Narrative of the Life of Frederick Douglass
Slavery Quotes Page 2
How we cite our quotes:
The holidays are part and parcel of the gross fraud, wrong, and inhumanity of slavery. They are professedly a custom established by the benevolence of the slaveholders; but I undertake to say, it is the result of selfishness, and one of the grossest frauds committed upon the down-trodden slave. They do not give the slaves this time because they would not like to have their work during its continuance, but because they know it would be unsafe to deprive them of it. This will be seen by the fact, that the slaveholders like to have their slaves spend those days just in such a manner as to make them as glad of their ending as of their beginning. Their object seems to be, to disgust their slaves with freedom, by plunging them into the lowest depths of dissipation. For instance, the slaveholders not only like to see the slave drink of his own accord, but will adopt various plans to make him drunk. One plan is, to make bets on their slaves, as to who can drink the most whisky without getting drunk; and in this way they succeed in getting whole multitudes to drink to excess. Thus, when the slave asks for virtuous freedom, the cunning slaveholder, knowing his ignorance, cheats him with a dose of vicious dissipation, artfully labeled with the name of liberty. The most of us used to drink it down, and the result was just what might be supposed; many of us were led to think that there was little to choose between liberty and slavery. We felt, and very properly too, that we had almost as well be slaves to man as to rum. So, when the holidays ended, we staggered up from the filth of our wallowing, took a long breath, and marched to the field,--feeling, upon the whole, rather glad to go, from what our master had deceived us into a belief was freedom, back to the arms of slavery. (10.17)

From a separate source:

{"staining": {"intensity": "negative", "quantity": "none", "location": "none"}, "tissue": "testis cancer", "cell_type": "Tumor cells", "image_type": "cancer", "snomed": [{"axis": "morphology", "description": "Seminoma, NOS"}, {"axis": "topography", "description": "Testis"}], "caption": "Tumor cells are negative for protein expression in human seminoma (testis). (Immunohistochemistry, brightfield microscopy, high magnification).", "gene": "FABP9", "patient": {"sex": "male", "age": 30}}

The slave masters gave their slaves a holiday at the end of the year as a way of appeasing them. By getting the slaves to spend their brief period of freedom drinking and acting like animals, they could trick the slaves into thinking their only options were to be a slave to alcohol or to human masters. Though he might be right about the masters' motivations, Douglass also sounds like he's picked up some religion from the abolitionist crowd he's running with: it was common in the mid-nineteenth century for really serious Christians to say that alcohol made drunkards into "slaves."
Every tone was a testimony against slavery, and a prayer to God for deliverance from chains. The hearing of those wild notes always depressed my spirit, and filled me with ineffable sadness. I have frequently found myself in tears while hearing them. The mere recurrence to those songs, even now, afflicts me; and while I am writing these lines, an expression of feeling has already found its way down my cheek. To those songs I trace my first glimmering conception of the dehumanizing character of slavery. I can never get rid of that conception. Those songs still follow me, to deepen my hatred of slavery, and quicken my sympathies for my brethren in bonds. If any one wishes to be impressed with the soul-killing effects of slavery, let him go to Colonel Lloyd's plantation, and, on allowance-day, place himself in the deep pine woods, and there let him, in silence, analyze the sounds that shall pass through the chambers of his soul. (2.10)
Douglass talks a lot about the "dehumanizing" effect of slavery. Here, as elsewhere, he emphasizes that slavery works by making human beings into brutes, or beasts. Yet he also wants to convince us that if we were to hear slaves singing, we would be instantly convinced of their humanity, and therefore of the injustice of slavery. The songs are so powerful, in fact, that all it takes is thinking about them to make a tear roll down Douglass's cheek.
We were all ranked together at the valuation. Men and women, old and young, married and single, were ranked with horses, sheep, and swine. There were horses and men, cattle and women, pigs and children, all holding the same rank in the scale of being, and were all subjected to the same narrow examination. Silvery-headed age and sprightly youth, maids and matrons, had to undergo the same indelicate inspection. At this moment, I saw more clearly than ever the brutalizing effects of slavery upon both slave and slaveholder. (8.2)
"Brutalize" is one of Douglass's favorite terms for describing slavery, because it has two slightly different meanings for him. The more common meaning is simple: to treat someone badly. But it also means to transform someone into a brute (or a beast), to take away their humanity. Slavery does both of these things, but the image of slaves being lined up like animals to be inspected and sold helps Douglass illustrate the second meaning.